YOUR INSTRUCTIONS:
Return, from the listing below, every line that includes "lines".
[Start of Attachment]
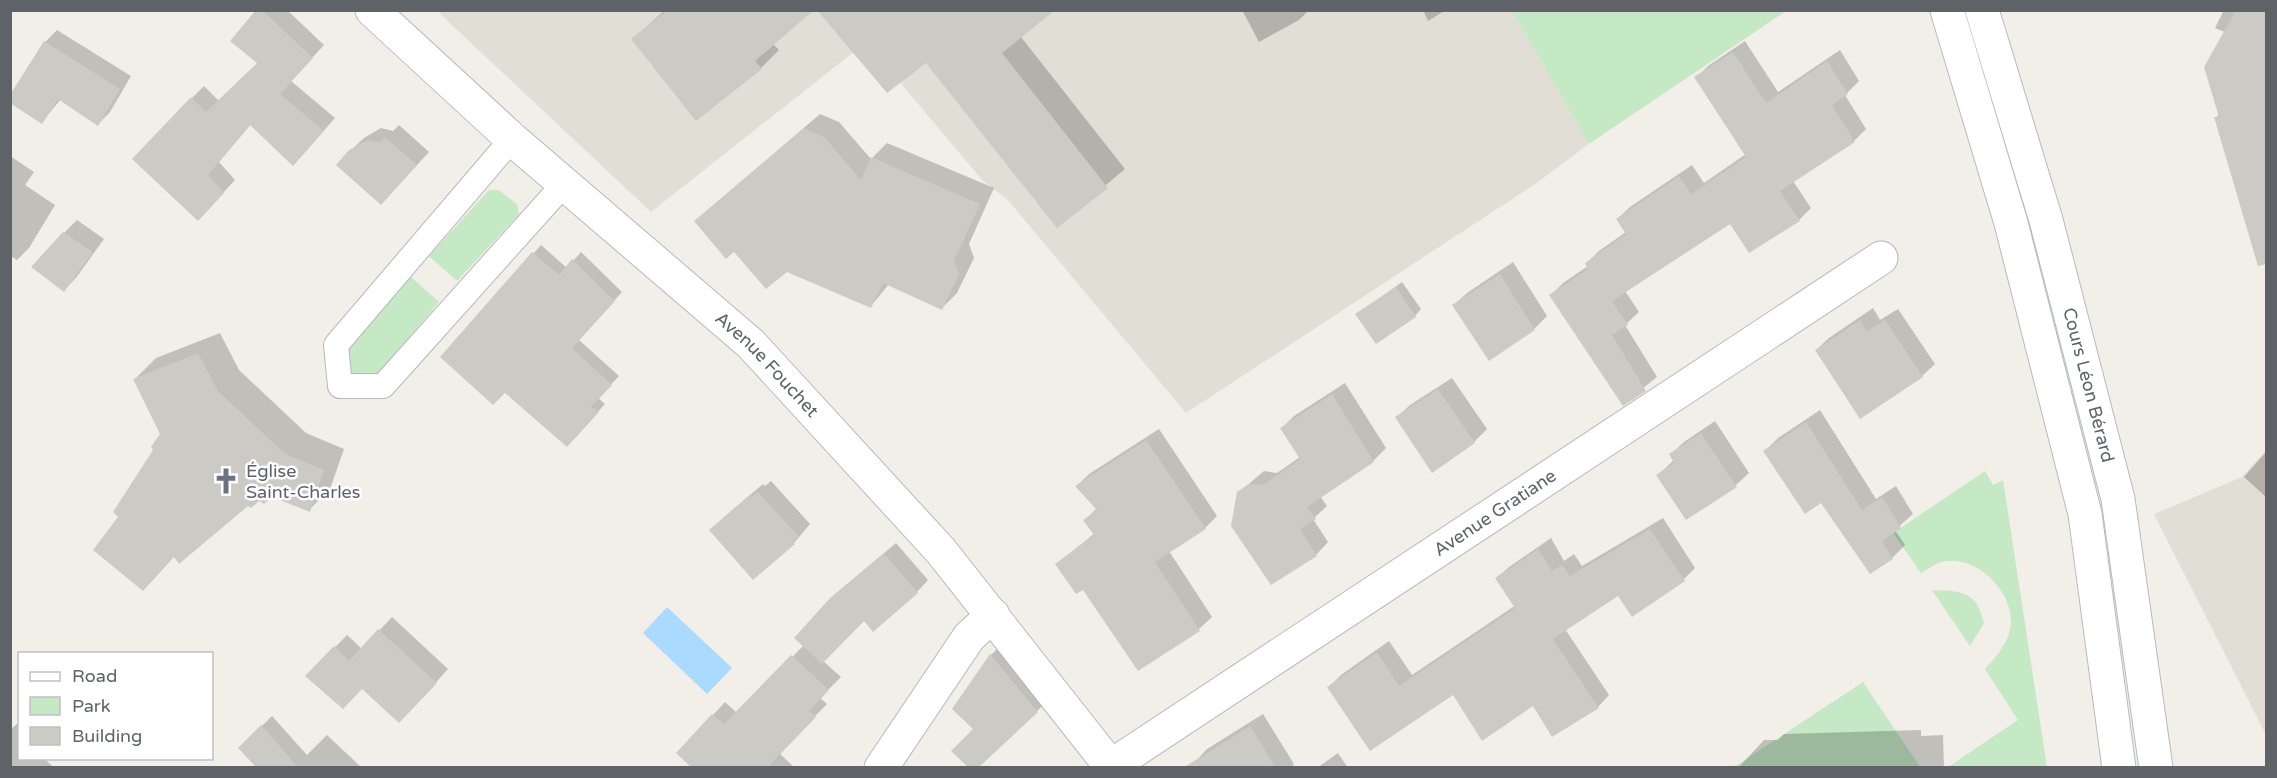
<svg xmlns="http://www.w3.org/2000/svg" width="2277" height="778" font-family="'Varela Round',sans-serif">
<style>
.education{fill:#e1ded6}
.green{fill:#c5e8c5}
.water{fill:#aadaff}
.shadow{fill:#0003}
.building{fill:#cccac5}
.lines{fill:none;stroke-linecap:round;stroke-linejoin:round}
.service-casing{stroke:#b5b8bc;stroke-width:26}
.minor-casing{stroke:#b5b8bc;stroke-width:35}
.tertiary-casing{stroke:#b5b8bc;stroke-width:35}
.secondary-casing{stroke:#b6babf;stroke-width:35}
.service{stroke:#fff;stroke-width:24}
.minor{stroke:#fff;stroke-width:33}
.tertiary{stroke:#fff;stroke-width:33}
.secondary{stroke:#fff;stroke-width:33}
.labels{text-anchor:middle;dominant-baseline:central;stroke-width:5;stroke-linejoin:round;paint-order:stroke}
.street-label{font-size:18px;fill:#5f6368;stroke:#fff}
.worship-label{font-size:18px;fill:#5b616d;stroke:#fff;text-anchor:start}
</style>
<rect width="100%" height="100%" fill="#f1efe8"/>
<g class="education">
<path d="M437 11H1512L1589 144 1538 182 1186 413 1007 199 983 181 882 61 869 40 651 212Z"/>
<path d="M2266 450V735L2154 514 2242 477Z"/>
</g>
<g class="green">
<path d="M1512 11H1786L1589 144Z"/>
<path d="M489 190H499L517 204 519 214 457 281 429 256Z"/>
<path d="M411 277 439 302 375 378 358 380 347 371 345 353Z"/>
<path d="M1985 471 1993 485 2003 480 2047 767H1948L2018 720 1985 669C1996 657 2006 646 2010 630 2018 595 1977 553 1941 562 1934 564 1927 570 1921 573L1893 533Z"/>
<path d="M1932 590C1961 591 1977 591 1984 623L1970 646Z"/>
<path d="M1863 682 1920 767H1733L1737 765Z"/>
</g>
<path class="water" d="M667 607 732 668 707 694 643 633Z"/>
<g class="shadow">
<path d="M258 10H287L324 45 291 81 335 118 305 152 251 124 219 162 235 180 210 207 192 98 204 86 219 101 259 63Z"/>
<path d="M665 10H811L773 44 779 50 761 68 702 114 633 39Z"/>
<path d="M1242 10H1309L1299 20 1259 42Z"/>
<path d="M1423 10H1446L1428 21Z"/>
<path d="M2224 10H2266V226L2261 228 2216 118 2219 114 2225 32 2215 28Z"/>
<path d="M57 30 131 76 110 112 98 124 61 99 42 122 45 42Z"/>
<path d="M1021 37 1125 169 1057 226 927 61Z"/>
<path d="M1745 41 1778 92 1840 50 1859 81 1845 95 1866 129 1854 141 1793 181 1811 208 1799 220 1750 251 1730 222 1625 291 1639 312 1625 325 1657 377 1624 403 1551 295 1563 283 1588 266 1587 263 1599 251 1626 232 1617 219 1630 207 1692 165 1704 183 1746 154 1696 78 1708 66Z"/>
<path d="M820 114 839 122 871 159 887 143 994 188 969 244 974 258 957 293 942 308 889 284 871 306 734 250 696 221Z"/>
<path d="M399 125 429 152 393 191 350 151 364 138 381 128 393 131Z"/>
<path d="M10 156 34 172 25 185 55 205 29 248 17 260 10 256Z"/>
<path d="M77 220 104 239 76 278 64 290V233Z"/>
<path d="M541 245 567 268 581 252 622 292 579 340 619 376 598 398 605 404 575 437 505 391 442 357Z"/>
<path d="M1513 262 1547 316 1534 329 1454 305 1467 293Z"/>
<path d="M1402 282 1421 309 1415 316 1357 314Z"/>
<path d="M1873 308 1880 320 1898 309 1935 364 1922 376 1816 350 1829 338Z"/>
<path d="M220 333 239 370 306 433 344 449 330 489 309 510 272 496 247 504 175 556 120 517 162 434 135 379 156 358Z"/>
<path d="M1452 378 1487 429 1474 442 1397 417 1410 405Z"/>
<path d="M1345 383 1386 448 1373 461 1320 496 1327 506 1313 519 1328 542 1316 555 1238 493 1264 471 1277 473 1300 457 1282 428 1294 416Z"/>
<path d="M1820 410 1876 499 1896 486 1913 514 1895 530 1905 545 1892 558 1765 451 1778 438Z"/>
<path d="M1715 421 1749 473 1736 485 1686 518 1658 475 1674 460 1671 454 1684 442Z"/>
<path d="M1159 429 1217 516 1205 528 1169 551 1212 617 1199 629 1138 669 1084 588 1057 564 1095 533 1085 520 1097 508 1077 486 1089 474Z"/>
<path d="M2266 452V497L2244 477Z"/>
<path d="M771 481 810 524 794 543 723 518 763 484 765 486Z"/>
<path d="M1663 518 1695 568 1684 579 1619 594 1565 629 1609 695 1598 707 1453 693 1329 687 1341 675 1389 641 1412 675 1516 605 1497 578 1509 567 1551 538 1564 561 1574 554 1582 566Z"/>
<path d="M896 543 928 580 917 592 864 619 823 661 841 677 820 698 827 704 779 753 795 768H695L678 753 725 702 737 713 804 645 844 587Z"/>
<path d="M392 617 448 669 412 709 362 687 307 676 347 635 362 649Z"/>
<path d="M1003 643 1049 699 1037 711 975 729 954 709 991 655Z"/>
<path d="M1263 714 1294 764 1290 768H1198L1195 762 1207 749Z"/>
<path d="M272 716 307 755 327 735 362 768H259L240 748Z"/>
<path d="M20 721V758H44L54 768H10V730Z"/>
<path d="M1921 730V736L1943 735 1944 768H1738L1764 740H1778L1784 734Z"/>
<path d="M1338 753 1348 768H1317Z"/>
</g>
<g class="building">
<path d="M256 10H262L313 58 280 94 324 131 293 166 250 125 208 175 224 193 198 221 132 159 191 97 206 112 257 63 230 41Z"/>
<path d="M667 10H814L755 61 762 69 696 121 631 39Z"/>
<path d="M817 10H1055L1002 53 1108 188 1057 228 926 63 887 93Z"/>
<path d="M2236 10H2266V264L2258 266 2214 117H2219L2204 67Z"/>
<path d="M44 41 120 89 98 126 58 99 42 124 10 103V95Z"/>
<path d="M1733 52 1766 103 1827 61 1848 94 1832 105 1855 142 1780 191 1800 221 1749 253 1730 224 1612 301 1628 325 1612 335 1646 391 1623 406 1549 295 1588 269 1585 263 1626 234 1616 219 1679 176 1691 194 1746 157 1694 77Z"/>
<path d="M804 128 824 137 861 180 871 157 980 204 954 261 959 274 942 310 883 283 871 308 787 272 766 289 734 252 726 259 694 221Z"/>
<path d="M385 137 417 165 381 205 336 165 349 150 368 140 380 143Z"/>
<path d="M63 232 93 252 64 292 31 267Z"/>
<path d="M532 252 559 275 572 259 615 301 572 348 612 385 591 407 599 412 567 447 505 393 493 405 440 357Z"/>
<path d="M1500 274 1535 330 1489 361 1452 305Z"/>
<path d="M1396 287 1416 317 1376 344 1355 314Z"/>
<path d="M1860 320 1867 331 1885 320 1923 377 1860 419 1815 350Z"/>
<path d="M198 353 218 391 285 454 324 470 310 512 272 497 264 504 259 501 251 508 248 506 179 564 174 557 143 591 93 550 118 517 113 512 153 450 151 447 160 434 133 379Z"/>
<path d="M1438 389 1475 443 1432 473 1395 417Z"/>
<path d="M1332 394 1374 462 1307 507 1316 519 1300 529 1317 556 1271 585 1231 526 1237 492 1250 483 1263 485 1300 459 1280 428Z"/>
<path d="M1806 422 1862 510 1882 497 1901 528 1882 541 1893 559 1870 574 1821 503 1805 514 1763 451Z"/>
<path d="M1701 433 1737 487 1686 520 1656 475 1674 463 1669 454Z"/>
<path d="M1146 440 1206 529 1155 562 1200 631 1138 671 1083 590 1076 594 1055 564 1094 535 1083 520 1097 510 1075 486Z"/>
<path d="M758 492 799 537 793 542 795 544 753 580 709 530 751 494 752 497Z"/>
<path d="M1650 529 1685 581 1632 617 1618 596 1553 639 1599 708 1552 737 1533 706 1482 741 1453 695 1370 751 1327 687 1377 652 1399 686 1515 608 1495 578 1538 549 1552 571 1562 565 1570 576Z"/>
<path d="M884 553 918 593 873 632 864 621 822 664 794 638 830 598Z"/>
<path d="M378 629 437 683 399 723 362 689 343 709 305 676 334 646 349 661Z"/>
<path d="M990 654 1038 712 978 768H969L951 751 973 729 952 709Z"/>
<path d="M791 655 829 690 809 711 816 717 767 768H692L676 753 712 714 724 724Z"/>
<path d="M261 725 299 768H257L238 748Z"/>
<path d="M1250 726 1276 768H1183Z"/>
</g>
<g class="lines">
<g class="service-casing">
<path id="service" d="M512 139 336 345 340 386H383L564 184"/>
</g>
<g class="minor-casing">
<g id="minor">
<path id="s1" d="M1111 766 1881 258"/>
<path d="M881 768 969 637 993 615"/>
</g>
</g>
<g class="tertiary-casing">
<g id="tertiary">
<path id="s2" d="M372 10 512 139 751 344 941 551 1112 768"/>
</g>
</g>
<g class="secondary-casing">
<g id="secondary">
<path d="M1947 10 2011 223 2085 514 2119 768"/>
<path id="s3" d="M1982 10 2046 220 2118 499 2156 768"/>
</g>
</g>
<use href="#service" class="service"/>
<use href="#minor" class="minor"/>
<use href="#tertiary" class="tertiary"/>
<use href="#secondary" class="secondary"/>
</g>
<defs>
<g id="church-bare" transform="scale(2.07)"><path d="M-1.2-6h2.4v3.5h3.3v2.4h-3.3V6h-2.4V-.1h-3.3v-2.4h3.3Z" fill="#6b7280" stroke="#fff" stroke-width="2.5" paint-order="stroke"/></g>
</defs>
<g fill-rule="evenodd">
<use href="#church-bare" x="226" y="481"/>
</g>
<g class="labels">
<g class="street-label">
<text stroke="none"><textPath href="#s2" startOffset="531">Avenue Fouchet</textPath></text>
<text stroke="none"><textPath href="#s3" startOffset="390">Cours Léon Bérard</textPath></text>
<text stroke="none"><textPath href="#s1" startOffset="460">Avenue Gratiane</textPath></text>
</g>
<g class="worship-label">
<text x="246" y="471">Église<tspan x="246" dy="21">Saint-Charles</tspan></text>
</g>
</g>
<rect width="2277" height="778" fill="none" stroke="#5f6368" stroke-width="24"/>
<rect x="18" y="652" width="195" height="108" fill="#ffffff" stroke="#bfc1c3" stroke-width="1.5"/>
<rect x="30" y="672" width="30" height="9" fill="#ffffff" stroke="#bfc1c3" stroke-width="1.5"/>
<text x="72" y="682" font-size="18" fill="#5f6368">Road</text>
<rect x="30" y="697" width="30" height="18" fill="#c5e8c5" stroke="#bfc1c3" stroke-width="1.5"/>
<text x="72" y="712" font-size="18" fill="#5f6368">Park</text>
<rect x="30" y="727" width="30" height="18" fill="#cccac5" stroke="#bfc1c3" stroke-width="1.5"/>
<text x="72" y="742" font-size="18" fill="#5f6368">Building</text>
</svg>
[End of Attachment]
RESPONSE:
.lines{fill:none;stroke-linecap:round;stroke-linejoin:round}
<g class="lines">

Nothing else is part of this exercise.